§ Directions for this task: From the passage on netball performance analysis, list each value and priority measure of elite netball that follows the word "including".

Given the high frequency of skilled actions and scoring in the complex and dynamic sport of netball, opportunity exists for sport scientists to place physical characteristics into context by overlying rich technical and tactical data. For example, a work domain analysis method, as part of a systems approach, for netball was recently investigated [56]. Specifically, 19 values and priority measures of elite netball were identified, including; passing, scoring, cognitive measures of psychological flow, team structure and the use of tactical timeouts, alongside physical characteristics [56], highlighting the need to integrate data. For example, measuring the acceleration or angular velocity of a netballer, when coupled with applying defensive pressure on an opponent could be a rich source of information [126]. Similarly, netballers use a variety of coordination strategies to shape tactical and physical behaviours during turnovers [147]. Together, these studies present a complex systems approach to analysing netball athlete performance that could potentially give further context to existing metrics, on how and why activities take place. For example, rather than presenting data on total distance covered or the number of accelerations that take place in netball, practitioners could complement this physical data with tactical and technical data to give richer insights.

§ Input data:
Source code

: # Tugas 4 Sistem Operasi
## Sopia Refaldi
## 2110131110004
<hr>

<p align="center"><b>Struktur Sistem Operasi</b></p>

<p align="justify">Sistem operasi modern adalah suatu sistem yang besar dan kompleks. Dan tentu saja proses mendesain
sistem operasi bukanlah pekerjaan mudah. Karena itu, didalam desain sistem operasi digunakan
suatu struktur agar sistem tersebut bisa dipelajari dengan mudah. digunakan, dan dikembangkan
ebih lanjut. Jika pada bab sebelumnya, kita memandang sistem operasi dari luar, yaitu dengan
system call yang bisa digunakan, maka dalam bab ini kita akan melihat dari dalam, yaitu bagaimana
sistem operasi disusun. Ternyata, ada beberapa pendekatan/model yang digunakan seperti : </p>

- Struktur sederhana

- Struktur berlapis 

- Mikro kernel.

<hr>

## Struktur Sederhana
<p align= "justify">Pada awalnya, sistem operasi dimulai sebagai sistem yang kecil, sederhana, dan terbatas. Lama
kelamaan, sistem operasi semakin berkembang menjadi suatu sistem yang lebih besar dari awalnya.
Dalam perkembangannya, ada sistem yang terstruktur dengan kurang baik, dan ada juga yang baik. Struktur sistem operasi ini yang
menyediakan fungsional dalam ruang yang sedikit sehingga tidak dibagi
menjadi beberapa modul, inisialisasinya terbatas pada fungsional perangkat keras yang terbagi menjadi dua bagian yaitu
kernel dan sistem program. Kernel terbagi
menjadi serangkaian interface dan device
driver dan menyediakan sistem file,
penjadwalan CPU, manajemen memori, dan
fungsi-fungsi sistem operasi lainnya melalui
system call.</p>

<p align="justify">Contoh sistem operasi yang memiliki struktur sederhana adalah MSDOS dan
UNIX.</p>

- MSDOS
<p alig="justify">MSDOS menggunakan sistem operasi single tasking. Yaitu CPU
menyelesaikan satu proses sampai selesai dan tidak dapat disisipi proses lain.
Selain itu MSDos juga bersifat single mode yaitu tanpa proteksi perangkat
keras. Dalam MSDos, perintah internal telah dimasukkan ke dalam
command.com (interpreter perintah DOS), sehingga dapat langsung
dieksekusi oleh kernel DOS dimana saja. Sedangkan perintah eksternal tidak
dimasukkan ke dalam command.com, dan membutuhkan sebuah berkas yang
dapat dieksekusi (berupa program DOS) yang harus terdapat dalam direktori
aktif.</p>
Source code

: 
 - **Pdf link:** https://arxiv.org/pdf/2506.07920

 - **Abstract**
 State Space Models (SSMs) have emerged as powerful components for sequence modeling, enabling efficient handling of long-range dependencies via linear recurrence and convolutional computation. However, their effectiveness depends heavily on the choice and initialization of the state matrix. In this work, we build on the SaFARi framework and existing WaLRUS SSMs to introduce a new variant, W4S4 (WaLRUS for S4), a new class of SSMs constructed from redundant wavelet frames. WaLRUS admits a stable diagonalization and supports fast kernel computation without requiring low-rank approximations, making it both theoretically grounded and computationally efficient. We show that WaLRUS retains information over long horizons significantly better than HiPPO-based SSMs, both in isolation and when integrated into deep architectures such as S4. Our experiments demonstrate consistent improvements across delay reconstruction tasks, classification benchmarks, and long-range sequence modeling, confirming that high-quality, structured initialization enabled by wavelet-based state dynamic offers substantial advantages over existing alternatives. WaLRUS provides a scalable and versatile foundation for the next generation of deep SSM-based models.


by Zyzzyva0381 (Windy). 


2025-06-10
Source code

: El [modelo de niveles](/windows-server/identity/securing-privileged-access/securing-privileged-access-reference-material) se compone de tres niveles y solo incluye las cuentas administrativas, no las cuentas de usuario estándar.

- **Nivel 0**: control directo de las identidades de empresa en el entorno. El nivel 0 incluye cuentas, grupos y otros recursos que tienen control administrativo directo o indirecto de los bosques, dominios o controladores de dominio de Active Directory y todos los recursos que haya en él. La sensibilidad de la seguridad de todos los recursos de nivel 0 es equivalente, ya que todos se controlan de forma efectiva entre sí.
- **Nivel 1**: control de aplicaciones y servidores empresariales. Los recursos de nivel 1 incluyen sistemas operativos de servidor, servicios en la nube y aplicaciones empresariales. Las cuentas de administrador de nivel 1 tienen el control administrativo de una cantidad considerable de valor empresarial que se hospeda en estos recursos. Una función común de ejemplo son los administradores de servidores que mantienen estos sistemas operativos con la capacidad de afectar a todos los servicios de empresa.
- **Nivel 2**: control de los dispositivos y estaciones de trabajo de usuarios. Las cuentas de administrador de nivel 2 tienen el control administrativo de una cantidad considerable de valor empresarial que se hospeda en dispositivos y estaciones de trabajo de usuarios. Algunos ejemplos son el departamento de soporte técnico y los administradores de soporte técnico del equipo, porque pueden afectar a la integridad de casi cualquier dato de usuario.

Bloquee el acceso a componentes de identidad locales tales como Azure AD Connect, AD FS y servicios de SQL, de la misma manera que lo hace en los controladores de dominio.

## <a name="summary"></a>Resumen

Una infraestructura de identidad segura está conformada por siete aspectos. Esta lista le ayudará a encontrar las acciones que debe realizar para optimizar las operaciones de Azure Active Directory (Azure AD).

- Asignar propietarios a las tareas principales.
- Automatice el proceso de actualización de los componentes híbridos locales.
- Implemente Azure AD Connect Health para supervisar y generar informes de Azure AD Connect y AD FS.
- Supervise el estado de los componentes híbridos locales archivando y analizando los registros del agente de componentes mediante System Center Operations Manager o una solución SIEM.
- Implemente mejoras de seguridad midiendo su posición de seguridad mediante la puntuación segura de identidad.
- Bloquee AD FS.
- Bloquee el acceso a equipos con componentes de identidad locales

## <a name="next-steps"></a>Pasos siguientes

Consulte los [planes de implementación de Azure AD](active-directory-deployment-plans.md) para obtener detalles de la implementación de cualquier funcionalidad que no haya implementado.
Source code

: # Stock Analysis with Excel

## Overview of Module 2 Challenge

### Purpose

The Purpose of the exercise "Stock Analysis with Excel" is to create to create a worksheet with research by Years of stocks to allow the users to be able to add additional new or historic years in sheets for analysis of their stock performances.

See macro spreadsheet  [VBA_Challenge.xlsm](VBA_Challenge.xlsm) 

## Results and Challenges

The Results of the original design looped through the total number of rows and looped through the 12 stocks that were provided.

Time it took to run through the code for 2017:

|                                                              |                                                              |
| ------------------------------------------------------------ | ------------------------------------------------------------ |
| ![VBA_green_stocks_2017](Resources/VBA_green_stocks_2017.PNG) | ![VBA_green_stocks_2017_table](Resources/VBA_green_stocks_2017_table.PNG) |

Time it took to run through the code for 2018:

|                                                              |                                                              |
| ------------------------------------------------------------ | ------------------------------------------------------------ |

§ Result of the exercise:
- passing
- scoring
- cognitive measures of psychological flow
- team structure
- the use of tactical timeouts